My Uncle Pentti remembered landing at Leyte Gulf to the day he died. The WWII battles in North Africa and Sicily were a part of Uncle Tarmo’s short life. For my father, Jorma Sr. passing through the Philippines and landing in Japan after VJ Day was his story. For me, these are all episodes of Victory At Sea… a show I watched every week on TV as a kid. Rodgers and Hammerstein’s theme music is still burned in my aging brain.
My son was four when that plane hit the Pentagon in Arlington not far from where he and his mom lived. I remember calling to see if they were all right when the lines went dark. Our daughter was not even born yet. She has no memories of 9/11.
I got a call that morning from my friend Michael. I was going into a doctor’s appointment in Columbus. ‘I’ll call you back,’ I said and hung up. ‘Wait a minute. What did he say?’ I called back immediately but the cell service went dark. Nessa and I saw the first tower fall on a wall of TV’s in a Sam’s Club in Canal Winchester and the rest is more than history. Like so many we lost dear friends in the Twin Towers. Nessa went into the pit with Bob… a friend of ours who was a first responder at the time. We had driven to Manhattan that day for a funeral service.
Those days will forever be etched into my memory.
Today in my small way I honor those who fell on that beautiful Fall morning… and those who continue fall as a result of what happened that same Fall morning… September 11, 2001.
I do not forget today… and I will continue to remember.
Jorma,
Thank you for always remembering on your Blog.
🙁
My dad’s WWII memories of serving ‘beach body clean up’ duty in the Marianas did not surface until very late in his life. The stories he chose to tell us as kids were of troop ships on the crossing home to the mainland from Hawaii. We watched the towers fall after hearing about it on NPR; and went home to be with family and friends. We sat in the silence (no planes, no trains) on our front porches in Lakewood, Ohio and felt the bonds of community for that awful week. Makes the divisions in our country much more stark by comparison today.

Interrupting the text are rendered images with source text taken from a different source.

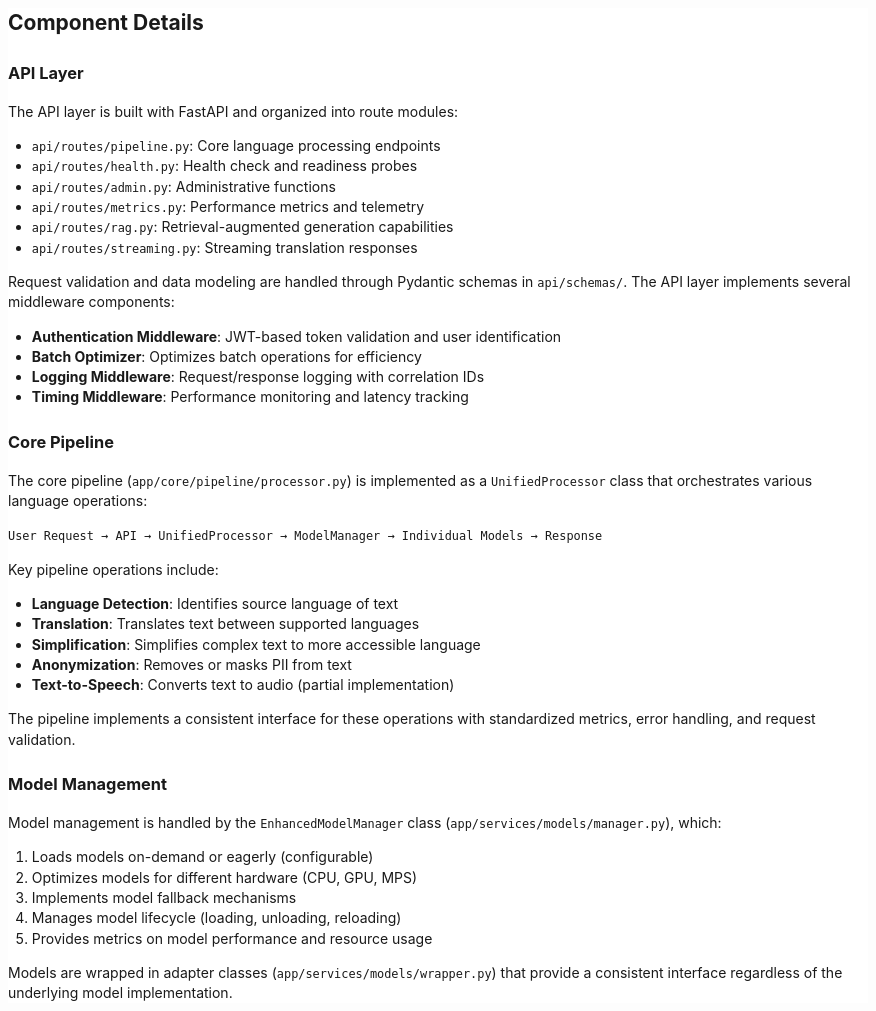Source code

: ## Component Details

### API Layer

The API layer is built with FastAPI and organized into route modules:

- `api/routes/pipeline.py`: Core language processing endpoints
- `api/routes/health.py`: Health check and readiness probes
- `api/routes/admin.py`: Administrative functions
- `api/routes/metrics.py`: Performance metrics and telemetry
- `api/routes/rag.py`: Retrieval-augmented generation capabilities
- `api/routes/streaming.py`: Streaming translation responses

Request validation and data modeling are handled through Pydantic schemas in `api/schemas/`. The API layer implements several middleware components:

- **Authentication Middleware**: JWT-based token validation and user identification
- **Batch Optimizer**: Optimizes batch operations for efficiency
- **Logging Middleware**: Request/response logging with correlation IDs
- **Timing Middleware**: Performance monitoring and latency tracking

### Core Pipeline

The core pipeline (`app/core/pipeline/processor.py`) is implemented as a `UnifiedProcessor` class that orchestrates various language operations:

```
User Request → API → UnifiedProcessor → ModelManager → Individual Models → Response
```

Key pipeline operations include:

- **Language Detection**: Identifies source language of text
- **Translation**: Translates text between supported languages
- **Simplification**: Simplifies complex text to more accessible language
- **Anonymization**: Removes or masks PII from text
- **Text-to-Speech**: Converts text to audio (partial implementation)

The pipeline implements a consistent interface for these operations with standardized metrics, error handling, and request validation.

### Model Management

Model management is handled by the `EnhancedModelManager` class (`app/services/models/manager.py`), which:

1. Loads models on-demand or eagerly (configurable)
2. Optimizes models for different hardware (CPU, GPU, MPS)
3. Implements model fallback mechanisms
4. Manages model lifecycle (loading, unloading, reloading)
5. Provides metrics on model performance and resource usage

Models are wrapped in adapter classes (`app/services/models/wrapper.py`) that provide a consistent interface regardless of the underlying model implementation.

I was working in Astoria NY which is north of the towers..Even from up north and across the river we could see the 2nd plane hit which came from the south but then came through the tower.We could see the fireball which came through the tower..We had no idea what it was..Still almost dont believe it happened..Makes me so sad this world has to be like this..We knew one man who passed. He worked for the Port Authority and he would have lived but went back in to try to save others and didnt make it..May G-d bless his memory..
I served in the same U.S. Navy fighter squadron as the pilot of flight 77, Chick Burlingame, VF-103, mid 70s. He was a great person and pilot, well liked and a successful Naval career, retiring and flying for the airlines. My two boys were 4 and 6 when this occurred. Still vivid memories. A friend of my wife’s had just quit smoking and was outside the towers on a break when the 1st plane hit. If he still smoked, he would’ve been on a floor that was for smokers to go to and was hit by one of the planes. He just passed recently from cancer from the toxins in the NYC air.
At the risk of seeming facetious; after reading 12×12 chapter 6 and in no hurry to get to office, turning on Fordham radio I wondered what Darin DeVito meant by “one of the twin towers is gone”. Does he mean an Everly brother died?
Change stations: nothing.
Call brother Pat’s Deidre. He’s alive. Mike Carroll MIA.
“Maybe he’s alive” I tell our late Mother, Anne. Hours before that relief comes.
Sorrow for deceased. Knowledge of attacker motives. Stay sane.
PA Officer Paidraig Carroll behind Gov. Pataki and Gangster Giuliani at SOU 9/20.
Sorrow for those to follow deceased. Learn who got out, who did not. Random.
JK holds out hope for aversion of WOT and humbly expresses sentiment at show(s).
I think that for most of use who were alive like the previous generation who remembered where they were during Pearl Harbor we have that day etched into our collective memories. Living in downtown Brooklyn and home that day, my wife called me from work telling me to turn on the TV. Rushing down the street to Fort Greene Park on the hill where stands the monument and the remains of the Heroes of the American Revolution my neighbors and I watched in horror as we had an unobstructed view of the 2nd plane hitting. Shortly there after my wife called on my cell and informed me that her job was sending them home but she didn’t know what to do because the subway was already shut down. I gave her directions to walk down Broadway from W 76th street to City Hall and then across the Brooklyn Bridge. She finally arrived home, after an 8 mile walk, barefoot with feet bloody, covered in soot, with a harrowing tale. We were under the plume of smoke for days, with ashes, burned pieces of paper and I’m certain human remains raining down in our yard and the nauseating smell of burning plastic lingering for weeks. Our local firehouse was decimated as the the crew there that morning raced through the Brooklyn Battery Tunnel to their fate. Not a day to ever forget.